(Records contained in a dataset)

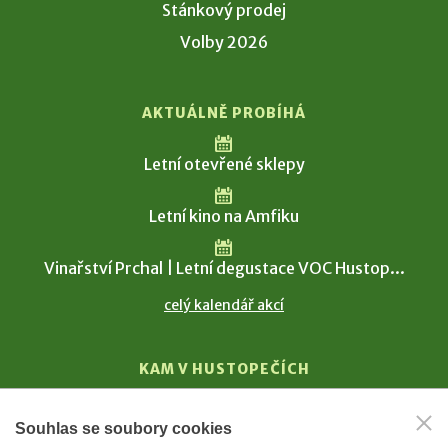
Stánkový prodej
Volby 2026
AKTUÁLNĚ PROBÍHÁ
Letní otevřené sklepy
Letní kino na Amfiku
Vinařství Prchal | Letní degustace VOC Hustop...
celý kalendář akcí
KAM V HUSTOPEČÍCH
Vinařství
Souhlas se soubory cookies
T. G. Masaryk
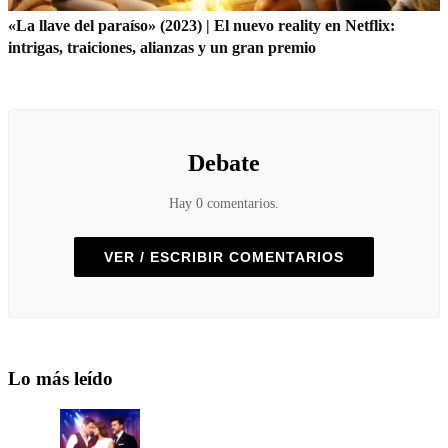
«La llave del paraíso» (2023) | El nuevo reality en Netflix:
intrigas, traiciones, alianzas y un gran premio
Debate
Hay 0 comentarios.
VER / ESCRIBIR COMENTARIOS
Lo más leído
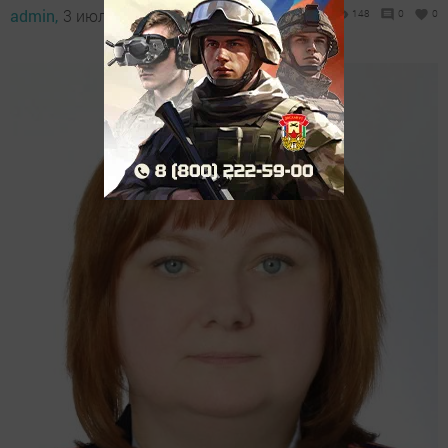
admin,
3 июль 2026 - 09:13
148
0
0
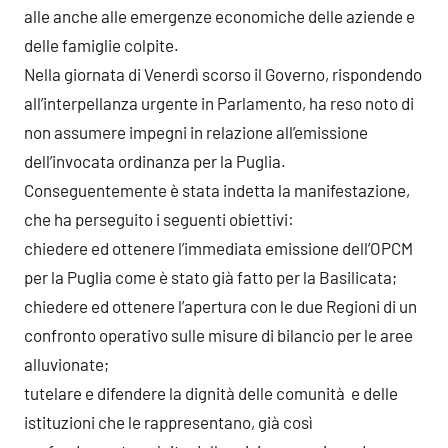
alle anche alle emergenze economiche delle aziende e
delle famiglie colpite.
Nella giornata di Venerdì scorso il Governo, rispondendo
all’interpellanza urgente in Parlamento, ha reso noto di
non assumere impegni in relazione all’emissione
dell’invocata ordinanza per la Puglia.
Conseguentemente è stata indetta la manifestazione,
che ha perseguito i seguenti obiettivi:
chiedere ed ottenere l’immediata emissione dell’OPCM
per la Puglia come è stato già fatto per la Basilicata;
chiedere ed ottenere l’apertura con le due Regioni di un
confronto operativo sulle misure di bilancio per le aree
alluvionate;
tutelare e difendere la dignità delle comunità e delle
istituzioni che le rappresentano, già così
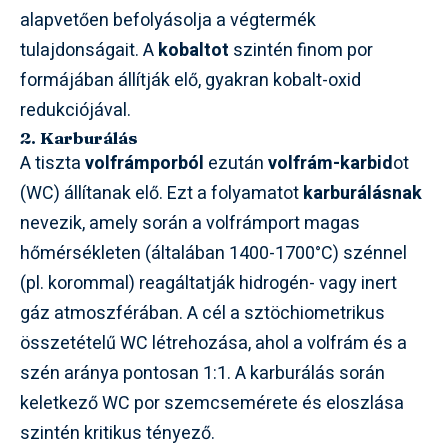
alapvetően befolyásolja a végtermék
tulajdonságait. A
kobaltot
szintén finom por
formájában állítják elő, gyakran kobalt-oxid
redukciójával.
2. Karburálás
A tiszta
volfrámporból
ezután
volfrám-karbid
ot
(WC) állítanak elő. Ezt a folyamatot
karburálásnak
nevezik, amely során a volfrámport magas
hőmérsékleten (általában 1400-1700°C) szénnel
(pl. korommal) reagáltatják hidrogén- vagy inert
gáz atmoszférában. A cél a sztöchiometrikus
összetételű WC létrehozása, ahol a volfrám és a
szén aránya pontosan 1:1. A karburálás során
keletkező WC por szemcsemérete és eloszlása
szintén kritikus tényező.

◆ **TASK PROMPT**:
With pictures excluded, the data must be transcribed in full and to the letter.

◆ **SOLUTION TO THE EXERCISE**:
Stánkový prodej
Volby 2026
AKTUÁLNĚ PROBÍHÁ
Letní otevřené sklepy
Letní kino na Amfiku
Vinařství Prchal | Letní degustace VOC Hustop...
celý kalendář akcí
KAM V HUSTOPEČÍCH
Vinařství
Souhlas se soubory cookies
T. G. Masaryk
«La llave del paraíso» (2023) | El nuevo reality en Netflix:
intrigas, traiciones, alianzas y un gran premio
Debate
Hay 0 comentarios.
VER / ESCRIBIR COMENTARIOS
Lo más leído
admin,
3 июль 2026 - 09:13
148
0
0
alle anche alle emergenze economiche delle aziende e
delle famiglie colpite.
Nella giornata di Venerdì scorso il Governo, rispondendo
all’interpellanza urgente in Parlamento, ha reso noto di
non assumere impegni in relazione all’emissione
dell’invocata ordinanza per la Puglia.
Conseguentemente è stata indetta la manifestazione,
che ha perseguito i seguenti obiettivi:
chiedere ed ottenere l’immediata emissione dell’OPCM
per la Puglia come è stato già fatto per la Basilicata;
chiedere ed ottenere l’apertura con le due Regioni di un
confronto operativo sulle misure di bilancio per le aree
alluvionate;
tutelare e difendere la dignità delle comunità e delle
istituzioni che le rappresentano, già così
alapvetően befolyásolja a végtermék
tulajdonságait. A
kobaltot
szintén finom por
formájában állítják elő, gyakran kobalt-oxid
redukciójával.
2. Karburálás
A tiszta
volfrámporból
ezután
volfrám-karbid
ot
(WC) állítanak elő. Ezt a folyamatot
karburálásnak
nevezik, amely során a volfrámport magas
hőmérsékleten (általában 1400-1700°C) szénnel
(pl. korommal) reagáltatják hidrogén- vagy inert
gáz atmoszférában. A cél a sztöchiometrikus
összetételű WC létrehozása, ahol a volfrám és a
szén aránya pontosan 1:1. A karburálás során
keletkező WC por szemcsemérete és eloszlása
szintén kritikus tényező.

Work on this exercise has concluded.